Both Vecna and Jason display an unwillingness to listen to reason and a cold disregard for the lives of others they deem "unworthy" in the face of their own goals and motivations. They each exploit the preexisting issues and fears of those around them in order to manipulate and destroy. In Vecna's case, he slaughters children. In Jason's case, he decides anyone he doesn't personally like or understand is deserving of violence, going so far as to literally organize the hunting of other human beings. Sure, one can argue that Jason is right to be suspicious of Eddie given the circumstances of Chrissy's death, but at the same time, Jason's immediate leap to completely vilifying peers he already didn't care for based solely on some stupid high school social hierarchy and a massive misunderstanding of Dungeon & Dragons doesn't exactly scream "kind and reasonable guy" under the best of circumstances.
A less devastating bit of realism in this season of "Stranger Things" is the depiction of how hard it can be to find enough players for a proper campaign of Dungeons & Dragons. If you've never tried to get a group of people together to consistently play, just trust me when I say it's a herculean feat. I also appreciated the fact that Erica was shown painting a miniature in one of the episodes, and it personally meant a lot to see a Black girl playing DnD in a massively popular and relentlessly nerdy television show, as I am a Black girl who plays DnD and can be described as relentlessly nerdy.

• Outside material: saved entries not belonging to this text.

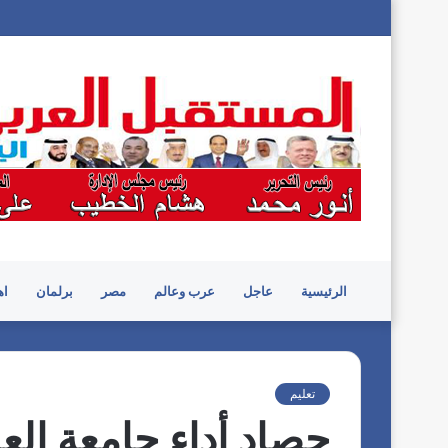
الرئيسية
عاجل
عرب وعالم
مصر
برلمان
اه
تعليم
حصاد أداء جامعة العل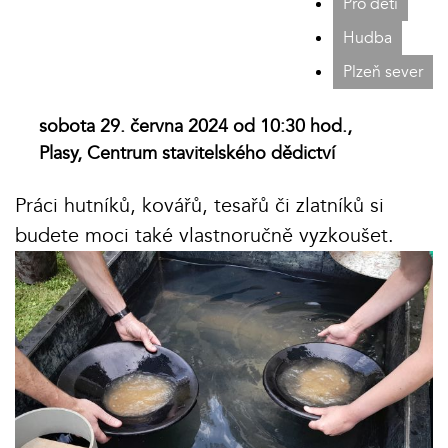
Pro děti
Hudba
Plzeň sever
sobota 29. června 2024 od 10:30 hod.,
Plasy, Centrum stavitelského dědictví
Práci hutníků, kovářů, tesařů či zlatníků si
budete moci také vlastnoručně vyzkoušet.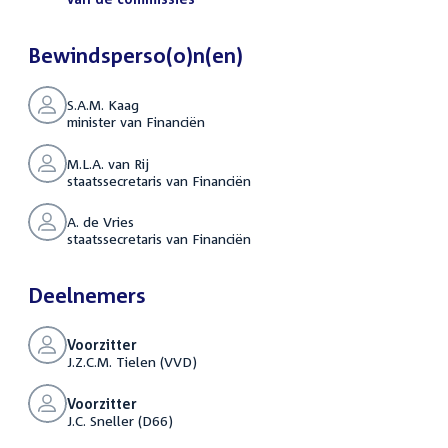
Bewindsperso(o)n(en)
S.A.M. Kaag
minister van Financiën
M.L.A. van Rij
staatssecretaris van Financiën
A. de Vries
staatssecretaris van Financiën
Deelnemers
Voorzitter
J.Z.C.M. Tielen (VVD)
Voorzitter
J.C. Sneller (D66)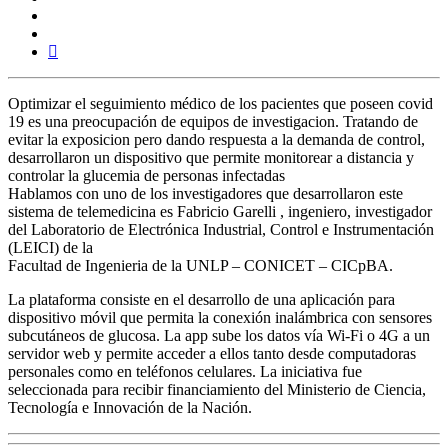
Optimizar el seguimiento médico de los pacientes que poseen covid
19 es una preocupación de equipos de investigacion. Tratando de
evitar la exposicion pero dando respuesta a la demanda de control,
desarrollaron un dispositivo que permite monitorear a distancia y
controlar la glucemia de personas infectadas
Hablamos con uno de los investigadores que desarrollaron este
sistema de telemedicina es Fabricio Garelli , ingeniero, investigador
del Laboratorio de Electrónica Industrial, Control e Instrumentación
(LEICI) de la
Facultad de Ingenieria de la UNLP – CONICET – CICpBA.
La plataforma consiste en el desarrollo de una aplicación para
dispositivo móvil que permita la conexión inalámbrica con sensores
subcutáneos de glucosa. La app sube los datos vía Wi-Fi o 4G a un
servidor web y permite acceder a ellos tanto desde computadoras
personales como en teléfonos celulares. La iniciativa fue
seleccionada para recibir financiamiento del Ministerio de Ciencia,
Tecnología e Innovación de la Nación.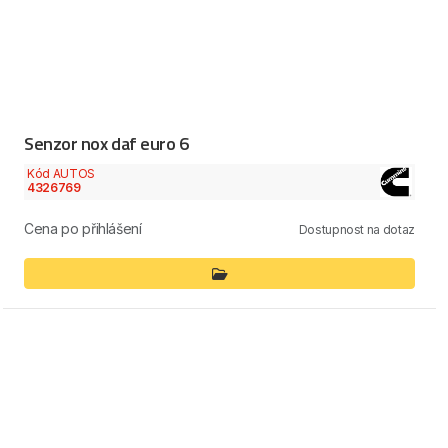
Senzor nox daf euro 6
Kód AUTOS
4326769
Cena po přihlášení
Dostupnost na dotaz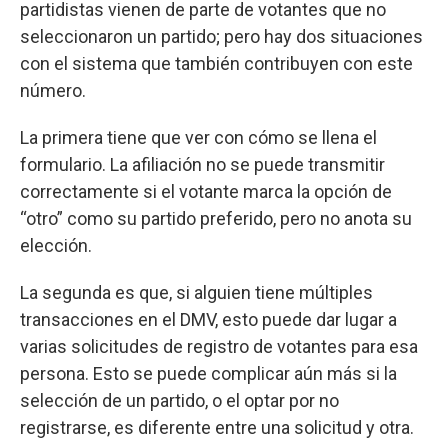
partidistas vienen de parte de votantes que no
seleccionaron un partido; pero hay dos situaciones
con el sistema que también contribuyen con este
número.
La primera tiene que ver con cómo se llena el
formulario. La afiliación no se puede transmitir
correctamente si el votante marca la opción de
“otro” como su partido preferido, pero no anota su
elección.
La segunda es que, si alguien tiene múltiples
transacciones en el DMV, esto puede dar lugar a
varias solicitudes de registro de votantes para esa
persona. Esto se puede complicar aún más si la
selección de un partido, o el optar por no
registrarse, es diferente entre una solicitud y otra.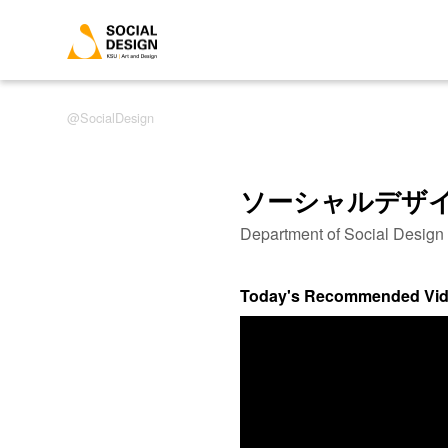
SocialDesign
ソーシャルデザ
Department of Social Desig
Today's Recommended Vi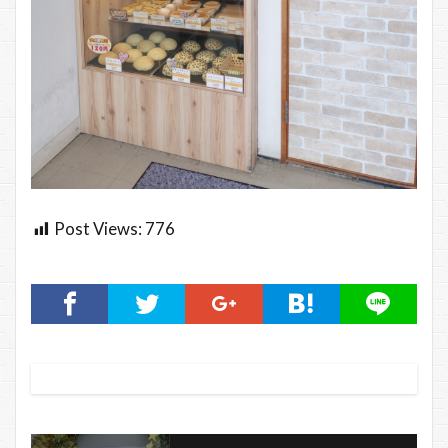
Post Views:
776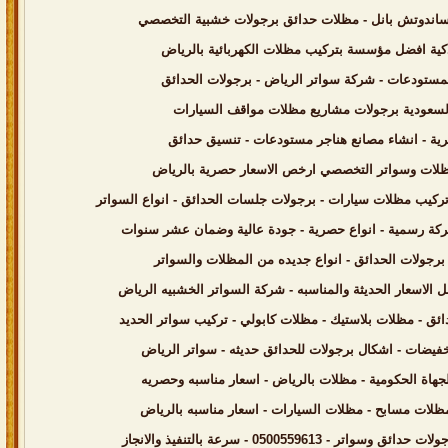
ب ساندوتش بانل - مظلات حدائق برجولات خشبية التخصصي
كية افضل مؤسسة بتركيب مظلات الكهربائية بالرياض
السعودية برجولات مشاريع مظلات مواقف السيارات
رية - انشاء مصانع هناجر مستودعات - تنسيق حدائق
 مظلات وسواتر التخصصي ارخص الاسعار حصرية بالرياض
0 - سرعة بالتنفيذ والانجاز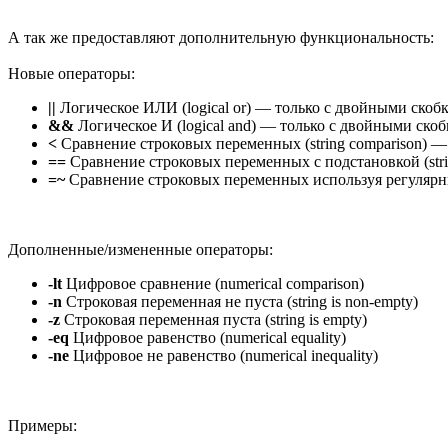
А так же предоставляют дополнительную функциональность:
Новые операторы:
||
Логическое ИЛИ (logical or) — только с двойными скоб
&&
Логическое И (logical and) — только с двойными скоб
<
Сравнение строковых переменных (string comparison) 
==
Сравнение строковых переменных с подстановкой (strin
=~
Сравнение строковых переменных используя регулярные 
Дополненные/измененные операторы:
-lt
Цифровое сравнение (numerical comparison)
-n
Строковая переменная не пуста (string is non-empty)
-z
Строковая переменная пуста (string is empty)
-eq
Цифровое равенство (numerical equality)
-ne
Цифровое не равенство (numerical inequality)
Примеры: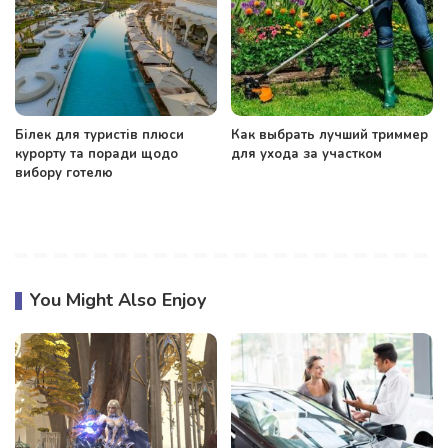
Білек для туристів плюси
Как выбрать лучший триммер
курорту та поради щодо
для ухода за участком
вибору готелю
You Might Also Enjoy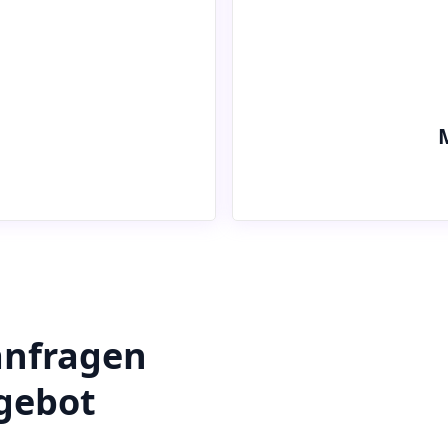
anfragen
ngebot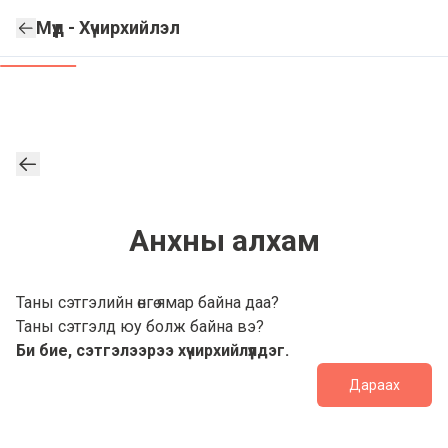
Мүүд - Хүчирхийлэл
Анхны алхам
Таны сэтгэлийн өнгө ямар байна даа?
Таны сэтгэлд юу болж байна вэ?
Би бие, сэтгэлээрээ хүчирхийлүүлдэг.
Дараах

Nothing New, But Still Tasty
Overall, even with the expanded setting and crop of new characters, season 4 of "Stranger Things" is nothing particularly new. We have a new villain who seems a lot like villains we've met before, but he's compelling so who really cares if he's not exactly groundbreaking? Eleven is back where she started, but not without reason. Will is unfortunately stagnant, but this shortcoming doesn't weigh down an otherwise entertaining season.
"Stranger Things" is still a whole lot of fun and has managed to maintain its heart over the years. Season 4 proves that you don't have to reinvent the wheel to make good television; it's enough to just remind us that wheels can be pretty neat and have a lot of potential for getting you to cool places, even if they're places you've already been to before. Like a double bacon cheeseburger, it's probably nothing you haven't had before, but it's still pretty damn delicious if you're in the mood for it.